Wien / Schlosstheater Schönbrunn / WIENER BLUT
Operette in drei Akten von Johann Strauss
Eine Koproduktion von Johann Strauss 2025 Wien und Aalto Musiktheater Essen
Aus Motiven von Johann Strauss‘ Walzer Wiener Blut (1873) und anderen Werken stellte Adolf Müller jun. 1899 kurz nach Strauss‘ Tod die Operette WIENER BLUT zusammen, Texte von Viktor Léon und Leo Stein.
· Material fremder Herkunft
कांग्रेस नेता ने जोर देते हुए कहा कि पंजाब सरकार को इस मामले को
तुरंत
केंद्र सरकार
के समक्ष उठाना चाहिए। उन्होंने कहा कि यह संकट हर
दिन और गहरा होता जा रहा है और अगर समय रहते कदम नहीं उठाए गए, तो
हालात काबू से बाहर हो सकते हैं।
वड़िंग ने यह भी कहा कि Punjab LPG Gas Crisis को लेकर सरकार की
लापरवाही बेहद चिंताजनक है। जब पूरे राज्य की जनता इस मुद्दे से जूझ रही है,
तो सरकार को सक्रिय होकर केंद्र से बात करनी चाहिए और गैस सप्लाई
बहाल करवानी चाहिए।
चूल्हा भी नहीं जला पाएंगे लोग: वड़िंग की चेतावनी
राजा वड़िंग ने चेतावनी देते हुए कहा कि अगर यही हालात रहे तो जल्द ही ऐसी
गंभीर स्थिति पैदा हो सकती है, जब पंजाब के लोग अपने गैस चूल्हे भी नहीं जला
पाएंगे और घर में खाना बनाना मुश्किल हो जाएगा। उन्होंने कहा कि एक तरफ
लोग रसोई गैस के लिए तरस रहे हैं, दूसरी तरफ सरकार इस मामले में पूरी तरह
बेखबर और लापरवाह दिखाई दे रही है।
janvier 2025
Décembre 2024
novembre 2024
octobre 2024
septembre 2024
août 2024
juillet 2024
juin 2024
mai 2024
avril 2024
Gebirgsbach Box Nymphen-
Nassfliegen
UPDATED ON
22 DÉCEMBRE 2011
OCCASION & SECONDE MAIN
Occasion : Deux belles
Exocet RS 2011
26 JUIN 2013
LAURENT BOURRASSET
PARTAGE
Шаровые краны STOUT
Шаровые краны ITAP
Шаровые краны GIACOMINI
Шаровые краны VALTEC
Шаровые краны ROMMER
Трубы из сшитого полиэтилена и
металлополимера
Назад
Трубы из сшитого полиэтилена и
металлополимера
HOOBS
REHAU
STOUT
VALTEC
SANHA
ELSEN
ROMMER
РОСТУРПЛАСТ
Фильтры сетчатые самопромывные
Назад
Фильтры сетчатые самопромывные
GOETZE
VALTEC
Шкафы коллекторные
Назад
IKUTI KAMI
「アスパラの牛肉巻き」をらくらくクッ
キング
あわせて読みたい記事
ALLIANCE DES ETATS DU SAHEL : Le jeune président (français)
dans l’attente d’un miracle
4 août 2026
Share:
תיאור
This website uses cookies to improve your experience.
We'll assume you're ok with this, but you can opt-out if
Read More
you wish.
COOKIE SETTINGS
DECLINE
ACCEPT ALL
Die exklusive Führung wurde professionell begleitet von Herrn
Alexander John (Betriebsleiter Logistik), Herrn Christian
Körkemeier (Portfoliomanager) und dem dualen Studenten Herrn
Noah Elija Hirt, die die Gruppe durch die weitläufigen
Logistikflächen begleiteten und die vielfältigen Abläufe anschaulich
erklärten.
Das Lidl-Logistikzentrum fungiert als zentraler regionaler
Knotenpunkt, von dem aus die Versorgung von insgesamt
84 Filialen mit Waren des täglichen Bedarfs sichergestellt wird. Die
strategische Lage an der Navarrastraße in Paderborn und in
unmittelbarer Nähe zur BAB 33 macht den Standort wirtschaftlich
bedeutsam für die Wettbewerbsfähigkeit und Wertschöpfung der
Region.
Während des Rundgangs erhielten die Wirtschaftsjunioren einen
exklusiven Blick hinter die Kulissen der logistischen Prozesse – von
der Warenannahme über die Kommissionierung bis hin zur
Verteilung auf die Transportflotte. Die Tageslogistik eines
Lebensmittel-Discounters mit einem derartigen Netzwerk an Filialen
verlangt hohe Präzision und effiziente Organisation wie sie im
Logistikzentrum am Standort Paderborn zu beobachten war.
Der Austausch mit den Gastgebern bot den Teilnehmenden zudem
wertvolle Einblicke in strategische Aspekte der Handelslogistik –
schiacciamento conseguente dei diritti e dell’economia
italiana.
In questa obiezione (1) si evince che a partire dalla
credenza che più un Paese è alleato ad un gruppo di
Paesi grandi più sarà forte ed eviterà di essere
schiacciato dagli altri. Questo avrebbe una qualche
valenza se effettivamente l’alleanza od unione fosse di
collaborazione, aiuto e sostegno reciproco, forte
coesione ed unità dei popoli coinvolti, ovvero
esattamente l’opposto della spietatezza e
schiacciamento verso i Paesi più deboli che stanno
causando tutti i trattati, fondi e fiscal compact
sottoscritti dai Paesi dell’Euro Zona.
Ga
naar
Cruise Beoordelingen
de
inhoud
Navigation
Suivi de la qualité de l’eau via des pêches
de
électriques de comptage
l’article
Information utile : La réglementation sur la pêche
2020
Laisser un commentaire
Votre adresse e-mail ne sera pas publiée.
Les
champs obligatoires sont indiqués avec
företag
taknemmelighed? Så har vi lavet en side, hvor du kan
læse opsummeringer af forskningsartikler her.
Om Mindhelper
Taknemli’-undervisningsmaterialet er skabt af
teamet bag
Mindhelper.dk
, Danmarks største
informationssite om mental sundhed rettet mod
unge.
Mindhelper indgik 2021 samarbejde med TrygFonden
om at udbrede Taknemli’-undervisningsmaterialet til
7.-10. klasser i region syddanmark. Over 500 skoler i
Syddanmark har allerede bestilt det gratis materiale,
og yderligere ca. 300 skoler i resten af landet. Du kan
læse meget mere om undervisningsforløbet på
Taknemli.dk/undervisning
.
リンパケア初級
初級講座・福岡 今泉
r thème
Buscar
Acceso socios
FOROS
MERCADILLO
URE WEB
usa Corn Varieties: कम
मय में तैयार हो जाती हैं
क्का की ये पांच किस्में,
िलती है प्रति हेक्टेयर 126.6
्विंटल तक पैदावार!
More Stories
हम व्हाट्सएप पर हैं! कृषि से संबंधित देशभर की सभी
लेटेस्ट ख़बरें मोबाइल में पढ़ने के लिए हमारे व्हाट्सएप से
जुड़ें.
Uraufführung: 25. Oktober 1899 in Wien im Theater an der Wien
Bericht über die Aufführung am 13. August 2025 (Premiere 10.03.2025, acht Folgetermine bis 31.08.2025)
BALDUIN GRAF ZEDLAU / David Kerber – FÜRST YPSHEIM-GINDELBACH / Alexander Strömer – FRANZISKA CAGLIARI / Anett Fritsch – GABRIELE GRÄFIN ZEDLAU / Nikola Hillebrand – Ensemble der Tänzerinnen und Tänzer
© Victoria Nazarova
Worum geht es?
Im Mittelpunkt der Handlung steht Graf Balduin Zedlau, Gesandter des deutschen Fürstentums Reuß-Schleiz-Greiz, der in Wien seine amourösen Abenteuer mit mehreren Frauen gleichzeitig auslebt. Seine langjährige Geliebte, die Tänzerin Franziska Cagliari, weiß um seine Pantscherln, Gspusis und Seitensprünge. Aktuell bemüht sich der Graf um die Probiermamsell Pepi. Seine Frau Gabriele kehrt anlässlich des Wiener Kongresses nach mehrjähriger Trennung nach Wien zurück. Es kommt zu turbulenten Verwechslungen und Eifersuchtsszenen, die ihren Höhepunkt bei einer „Remasuri“ in Hietzing erreichen, wo Graf Balduin sein letztes Rendezvous besingt, da er sich in die eigene Frau verliebt hat. Letztendlich finden sich die richtigen Paare und das „Wiener Blut“ wird als Ursache für alle Verwicklungen enttarnt: „Wiener Blut, / Wiener Blut, / Eig’ner Saft, / Voller Kraft, / Voller Glut, / Du erhebst, / Du belebst unser’n Mut! / Wiener Blut!“
Nicolaus Habjan führt Regie wie schon bei der konzertanten Aufführung von KARNEVAL IN ROM am 22. Februar 2025 im Theater an der Wien. Er nutzt wieder eine Klappmaulpuppe, um einige bissige Pointen in die Handlung einzubauen. Leider gelingt das bei der Figur des Grafen Bitowski nicht annähernd so originell wie bei der Figur des Professors Julius Bienenzeisel im Karneval von Rom.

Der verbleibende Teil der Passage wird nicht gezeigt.